Key Pain Points for Mental Health Nonprofits in Boston
- ● SAMHSA Mental Health Block Grant (MHBG) and Substance Use Block Grant (SUBG) flow through Massachusetts DPH and DMH with state-specific allowable cost layers
- ● State Opioid Response (SOR) grants have specific allowable cost rules around MOUD, harm reduction supplies, and recovery support that differ from block grant rules
- ● Certified Community Behavioral Health Clinic (CCBHC) demonstration and expansion grants introduce prospective payment system (PPS) cost reporting requirements
- ● Massachusetts DMH and DPH/BSAS contracts add state cost reporting and unit-rate documentation on top of federal compliance
Common Grant Types
- ✓ SAMHSA Community Mental Health Services Block Grant (MHBG) via Massachusetts DPH
- ✓ SAMHSA Substance Use Prevention, Treatment, and Recovery Services Block Grant (SUBG)
- ✓ SAMHSA State Opioid Response (SOR) and Tribal Opioid Response grants (state pass-through)
- ✓ SAMHSA CCBHC Expansion grants and the CCBHC Medicaid demonstration
- ✓ Massachusetts DMH service contracts (community-based flexible supports, residential, outreach)
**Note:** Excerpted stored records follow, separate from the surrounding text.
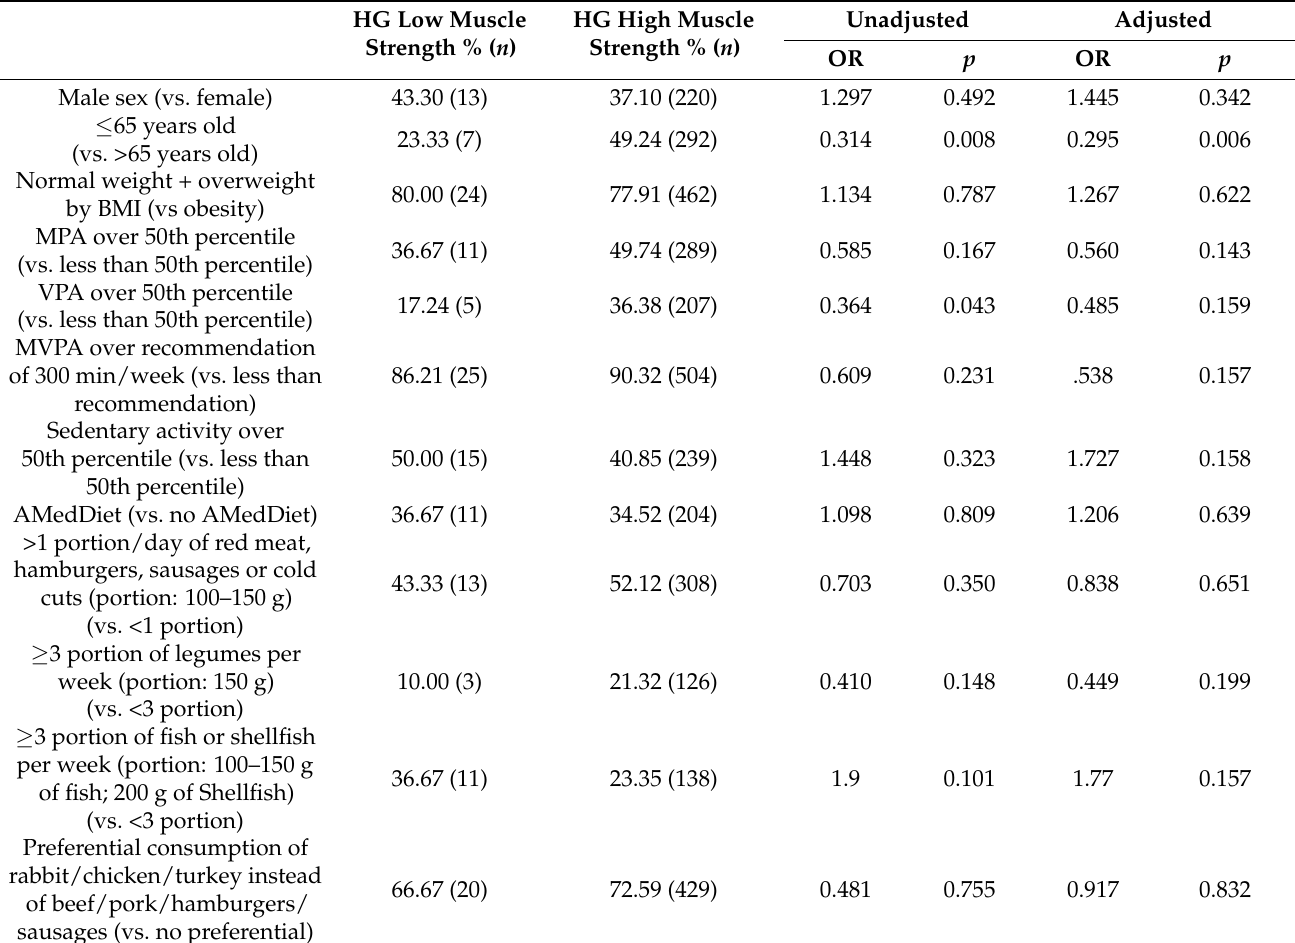
Table 3. Odds ratio of muscle strength by HG unadjusted and adjusted by sex and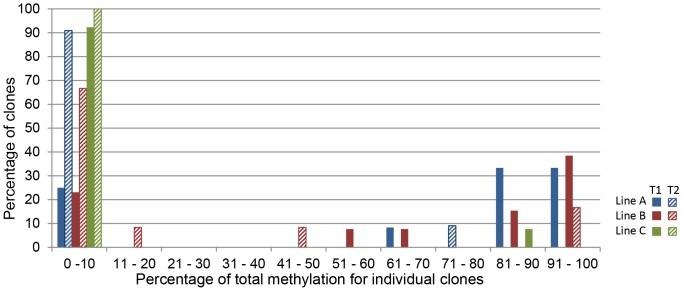
Analysis of hypermethylation rates for RPSmod4 clones in the next generation.Classification of RPSmod4 clones according to percentage of total methylation for each independent line. T1 generations (solid bars) show a distinct bimodal distribution of <10% and >80% methylation. For line A, the majority of clones in the T1 generation are highly methylated. Line B shows fewer highly methylated clones and line C shows mostly unmethylated clones. All lines show an increase in unmethylated clones in the T2 generation (striped bars). Line A has no clones showing >80% methylation. Line B shows 2 out of 12 clones still having high levels of methylation and 2 clones with intermediate levels. For line C, no clones showed significant methylation in the T2 generation.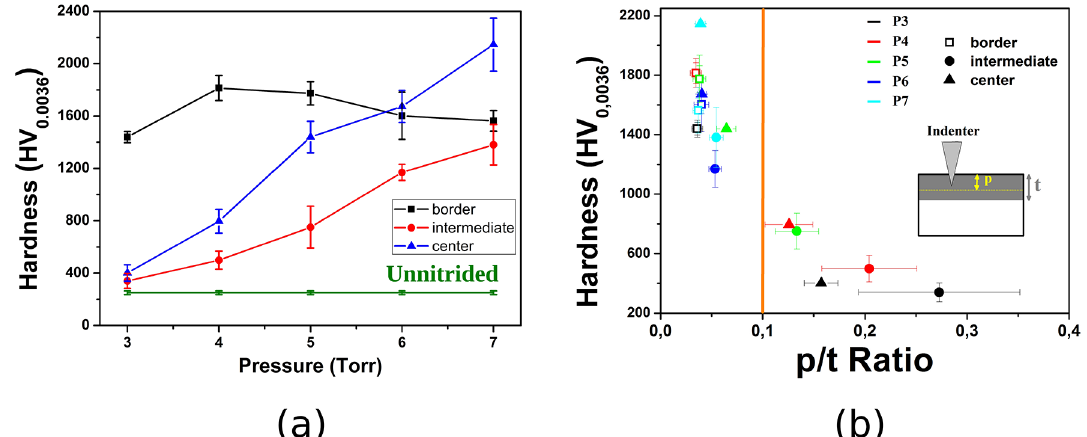
Figure 3. (a) Hardness values on border, intermediate and central regions as a function of the nitriding pressure; (b) Hardness values as a function of the ratio between penetration depth (p) and nitrided layer thickness for the different regions of the nitrided samples.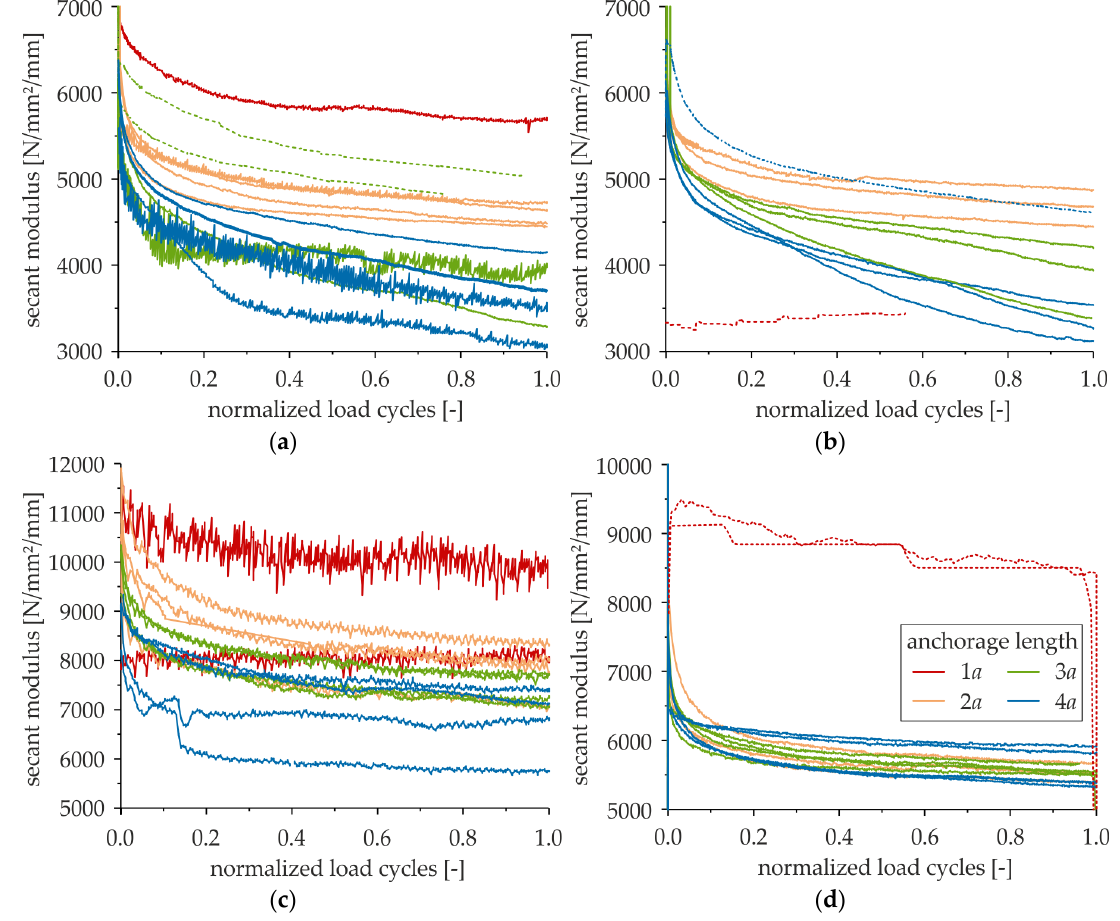
Figure A7. Comparison of the normalized development of the secant modulus depending on the anchorage length: ( a ) σ min / σ max = 30%/90%; ( b ) σ min / σ max = 30%/95%; ( c ) σ min / σ max = 50%/70%; and ( d ) σ min / σ max = 50%/90%.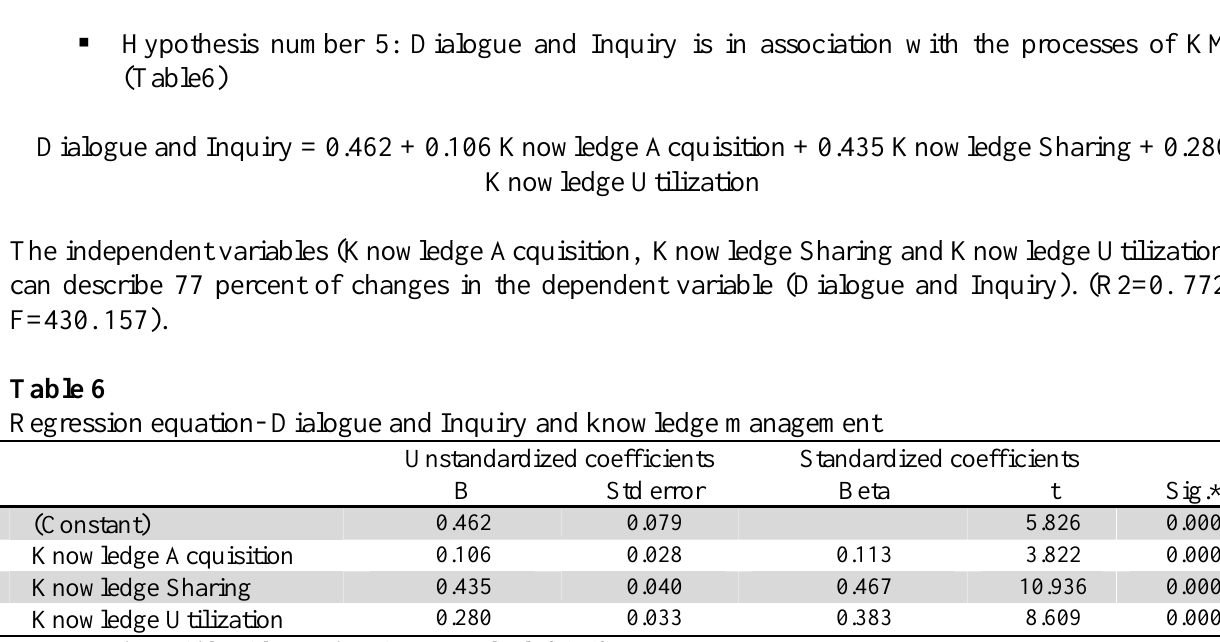
Regression equation- Continuous Learning and knowledge management Unstandardized coefficients Standardized coefficients Knowledge Acquisition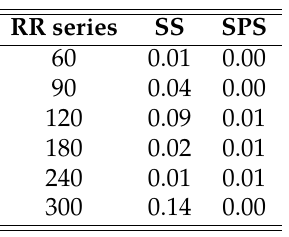
Table 1: Shapiro-Wilk normality test p value.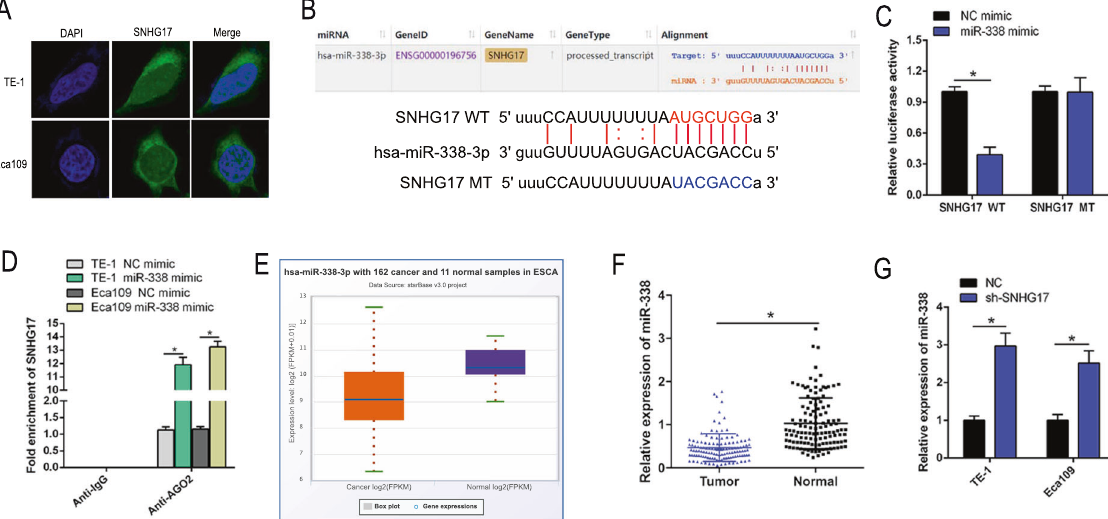
Fig. 3 SNHG17 could act as a ceRNA through binding to miR-338-3p. A RNA FISH assay of the cellular localization of SNHG17 (labeled in green) in TE-1 and Eca109 cells. B The bioinformatics analysis of miRNA database of SNHG17. C Relative luciferase activity is decreased in cells transfected with pGL3 ‐ SNHG17-WT and miR-338 mimic than in cells transfected with SNHG17-MT and miR-338 mimic, indicating that miR-338- 3p directly binds to SNHG17. * P < 0.05 vs. NC. D Interaction between SNHG17 and miR-338-3p was detected by RIP assay. E The data from starBase showed that miR-338-3p expression was downregulated in ESCC tissues compared to normal tissues. F The miR-338-3p expression was determined by RT-qPCR in clinical samples. * P < 0.05 vs. control group. G The RT-qPCR results showed that miR-338-3p expression level was increased by sh-SNHG17 in ESCC cells. * P < 0.05 vs.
- ✓ Massachusetts DPH Bureau of Substance Addiction Services (BSAS) contracts
- ✓ MassHealth managed care behavioral health rates and Section 1115 waiver-funded services
Compliance Notes
Boston mental health and substance use nonprofits primarily receive SAMHSA funding indirectly - MHBG and SUBG funds flow from SAMHSA's Center for Mental Health Services (CMHS) and Center for Substance Abuse Treatment (CSAT) to states, which subgrant to providers. In Massachusetts, the Department of Public Health (DPH) administers SUBG through the Bureau of Substance Addiction Services (BSAS) and the Department of Mental Health (DMH) administers MHBG-supported services. SAMHSA discretionary grants (SOR, CCBHC Expansion) may be received directly by larger providers. Subrecipients are subject to the Public Health Service Act block grant statutes (42 USC 300x for MHBG, 42 USC 300x-21 for SUBG), 42 CFR Part 96 (block grant regulations), the Uniform Guidance at 2 CFR 200, and the HHS adoption at 45 CFR Part 75. CCBHC demonstration cost reporting follows the prospective payment system methodology defined by SAMHSA and CMS. Massachusetts DMH and DPH/BSAS contracts add state-level cost reporting (e.g., UFR - Uniform Financial Statements and Independent Auditor's Report - for Massachusetts purchase-of-service contractors) and unit-rate documentation. The federal Single Audit threshold is $1,000,000 for fiscal years ending on or after October 1, 2024.